▸ **Prompt 1**:
Please rewrite the paragraph of the disassembly text that begins "The compiler normally generates object files" as a short bulleted list, keeping its main facts.

▸ **Text**:
BEGIN
A. You should not necessarily worry about tools like nm
producing
output that you don't fully understand. Skim the output, looking for
what you need. For instance, here, you can see that this program
probably calls strtol
-- there's a reference to strtol@@GLIBC_2.0
.
As indeed it does. We'll understand some more of these symbols as time
goes on. Judicious Googling (or Binging) will enlighten you too.
gcc -S
The compiler normally generates object files, but if we give it the
-S flag, it will generate textual assembly output instead. Here's
the output of gcc -S -O2 sumfunction.c
(which GCC places by default in
sumfunction.s
):
.file "sumfunction.c"
.text
.p2align 4,,15
.globl sum
.type sum, @function
sum:
.LFB0:
.cfi_startproc
movl 8(%esp), %eax
addl 4(%esp), %eax
ret
.cfi_endproc
.LFE0:
.size sum, .-sum
.ident "GCC: (Ubuntu/Linaro 4.6.3-1ubuntu5) 4.6.3"
.section .note.GNU-stack,"",@progbits
The output is very sensitive to compilation flags. This output doesn't
have debugging information. Add the -g
flag and you get a ton more:
.file "sumfunction.c"
.text
.Ltext0:
.p2align 4,,15
.globl sum
.type sum, @function
sum:
.LFB0:
.file 1 "sumfunction.c"
.loc 1 1 0
.cfi_startproc
.LVL0:
.loc 1 1 0
movl 8(%esp), %eax
.loc 1 2 0
addl 4(%esp), %eax
.loc 1 3 0
ret
.cfi_endproc
.LFE0:
.size sum, .-sum
.Letext0:
.section .debug_info,"",@progbits
.Ldebug_info0:
.long 0x5e
.value 0x2
.long .Ldebug_abbrev0
.byte 0x4
.uleb128 0x1
......... etc. ...........
Leave off -O2 and GCC generates worse code, involving more instructions:
.file "sumfunction.c"
.text
.globl sum
.type sum, @function
sum:
.LFB0:
.cfi_startproc
pushl %ebp
.cfi_def_cfa_offset 8
.cfi_offset 5, -8
movl %esp, %ebp
.cfi_def_cfa_register 5
movl 12(%ebp), %eax
movl 8(%ebp), %edx
addl %edx, %eax
popl %ebp
.cfi_def_cfa 4, 4
.cfi_restore 5
ret
.cfi_endproc
.LFE0:
.size sum, .-sum
.ident "GCC: (Ubuntu/Linaro 4.6.3-1ubuntu5) 4.6.3"
.section .note.GNU-stack,"",@progbits
Other disassemblers
Of course, there are lots of other disassemblers out there. Try ODA, the Online Disassembler.
And you could even write your own! (It's not necessarily that hard.)
Notes
-
Google "Knuth's arrow notation"! ↩︎
END
▸ **Prompt 2**:
Turn everything in the records from their first line down to the line containing "automobile-icon, or the system of a useless" into a numbered list, leaving out any blank lines.

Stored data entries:
BEGIN
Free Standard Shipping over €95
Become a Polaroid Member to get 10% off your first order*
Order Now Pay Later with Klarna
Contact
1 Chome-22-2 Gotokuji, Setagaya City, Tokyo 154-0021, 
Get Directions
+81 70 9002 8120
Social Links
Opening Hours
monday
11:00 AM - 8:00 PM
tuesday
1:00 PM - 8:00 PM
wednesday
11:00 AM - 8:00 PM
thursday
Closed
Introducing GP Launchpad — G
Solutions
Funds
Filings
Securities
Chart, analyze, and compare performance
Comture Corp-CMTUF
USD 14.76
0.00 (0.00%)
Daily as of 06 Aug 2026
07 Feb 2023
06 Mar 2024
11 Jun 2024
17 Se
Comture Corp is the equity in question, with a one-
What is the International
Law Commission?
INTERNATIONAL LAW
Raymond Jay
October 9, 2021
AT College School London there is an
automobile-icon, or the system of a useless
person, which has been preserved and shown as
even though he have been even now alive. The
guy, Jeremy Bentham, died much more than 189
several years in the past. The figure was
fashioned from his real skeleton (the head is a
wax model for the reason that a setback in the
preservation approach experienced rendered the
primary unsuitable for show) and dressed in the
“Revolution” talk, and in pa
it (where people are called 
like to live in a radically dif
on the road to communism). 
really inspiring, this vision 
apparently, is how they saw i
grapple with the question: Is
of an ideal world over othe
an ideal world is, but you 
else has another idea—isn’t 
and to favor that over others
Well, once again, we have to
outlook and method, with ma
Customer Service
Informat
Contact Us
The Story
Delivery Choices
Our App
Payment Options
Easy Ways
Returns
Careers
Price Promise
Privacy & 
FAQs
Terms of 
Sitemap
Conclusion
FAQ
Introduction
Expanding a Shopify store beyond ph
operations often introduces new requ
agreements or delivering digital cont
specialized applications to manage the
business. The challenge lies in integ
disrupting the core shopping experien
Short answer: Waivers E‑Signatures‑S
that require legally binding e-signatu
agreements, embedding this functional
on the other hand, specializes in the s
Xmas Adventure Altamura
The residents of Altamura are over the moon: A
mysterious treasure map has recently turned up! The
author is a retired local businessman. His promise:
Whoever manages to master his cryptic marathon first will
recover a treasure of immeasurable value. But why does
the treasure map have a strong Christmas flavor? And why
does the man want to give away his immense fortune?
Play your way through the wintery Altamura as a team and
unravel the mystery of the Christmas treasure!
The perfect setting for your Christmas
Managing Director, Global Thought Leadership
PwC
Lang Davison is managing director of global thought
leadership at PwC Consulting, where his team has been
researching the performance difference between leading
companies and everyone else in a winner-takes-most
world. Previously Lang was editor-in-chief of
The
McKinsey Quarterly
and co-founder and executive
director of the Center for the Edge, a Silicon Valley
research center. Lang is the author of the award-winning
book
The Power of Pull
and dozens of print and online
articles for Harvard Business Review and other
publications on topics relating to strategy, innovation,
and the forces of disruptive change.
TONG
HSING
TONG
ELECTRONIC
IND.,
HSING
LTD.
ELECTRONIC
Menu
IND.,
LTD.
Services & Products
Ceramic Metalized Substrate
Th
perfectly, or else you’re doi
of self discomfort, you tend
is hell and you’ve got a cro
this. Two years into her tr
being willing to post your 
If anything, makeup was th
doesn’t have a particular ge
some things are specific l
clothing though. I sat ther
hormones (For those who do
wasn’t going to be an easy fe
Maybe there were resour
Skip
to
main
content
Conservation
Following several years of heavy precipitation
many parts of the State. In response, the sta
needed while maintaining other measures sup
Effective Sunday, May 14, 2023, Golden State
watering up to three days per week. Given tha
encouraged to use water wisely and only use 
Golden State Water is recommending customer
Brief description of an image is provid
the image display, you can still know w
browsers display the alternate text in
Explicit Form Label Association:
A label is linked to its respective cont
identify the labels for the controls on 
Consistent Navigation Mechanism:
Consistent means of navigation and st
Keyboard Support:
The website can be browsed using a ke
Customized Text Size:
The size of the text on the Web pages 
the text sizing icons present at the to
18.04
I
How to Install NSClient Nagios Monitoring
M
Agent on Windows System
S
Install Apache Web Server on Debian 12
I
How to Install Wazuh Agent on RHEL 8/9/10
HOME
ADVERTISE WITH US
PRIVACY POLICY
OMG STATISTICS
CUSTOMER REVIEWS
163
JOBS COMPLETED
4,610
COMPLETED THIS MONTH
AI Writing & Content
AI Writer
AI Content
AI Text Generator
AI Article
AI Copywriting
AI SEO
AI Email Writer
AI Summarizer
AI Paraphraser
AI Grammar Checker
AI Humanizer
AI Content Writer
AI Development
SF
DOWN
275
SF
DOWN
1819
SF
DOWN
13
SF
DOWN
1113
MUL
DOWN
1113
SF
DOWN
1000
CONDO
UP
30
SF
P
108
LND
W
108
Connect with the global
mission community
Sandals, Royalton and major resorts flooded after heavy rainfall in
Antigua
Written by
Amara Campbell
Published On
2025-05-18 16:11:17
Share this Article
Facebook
END
▸ **Response area 1**:
- GCC normally generates object files.
- Given the -S flag, it generates textual assembly output instead.
- The output shown is from gcc -S -O2 sumfunction.c.
- By default, GCC places that output in sumfunction.s.

▸ **Response area 2**:
1. Free Standard Shipping over €95
2. Become a Polaroid Member to get 10% off your first order*
3. Order Now Pay Later with Klarna
4. Contact
5. 1 Chome-22-2 Gotokuji, Setagaya City, Tokyo 154-0021, 
6. Get Directions
7. +81 70 9002 8120
8. Social Links
9. Opening Hours
10. monday
11. 11:00 AM - 8:00 PM
12. tuesday
13. 1:00 PM - 8:00 PM
14. wednesday
15. 11:00 AM - 8:00 PM
16. thursday
17. Closed
18. Introducing GP Launchpad — G
19. Solutions
20. Funds
21. Filings
22. Securities
23. Chart, analyze, and compare performance
24. Comture Corp-CMTUF
25. USD 14.76
26. 0.00 (0.00%)
27. Daily as of 06 Aug 2026
28. 07 Feb 2023
29. 06 Mar 2024
30. 11 Jun 2024
31. 17 Se
32. Comture Corp is the equity in question, with a one-
33. What is the International
34. Law Commission?
35. INTERNATIONAL LAW
36. Raymond Jay
37. October 9, 2021
38. AT College School London there is an
39. automobile-icon, or the system of a useless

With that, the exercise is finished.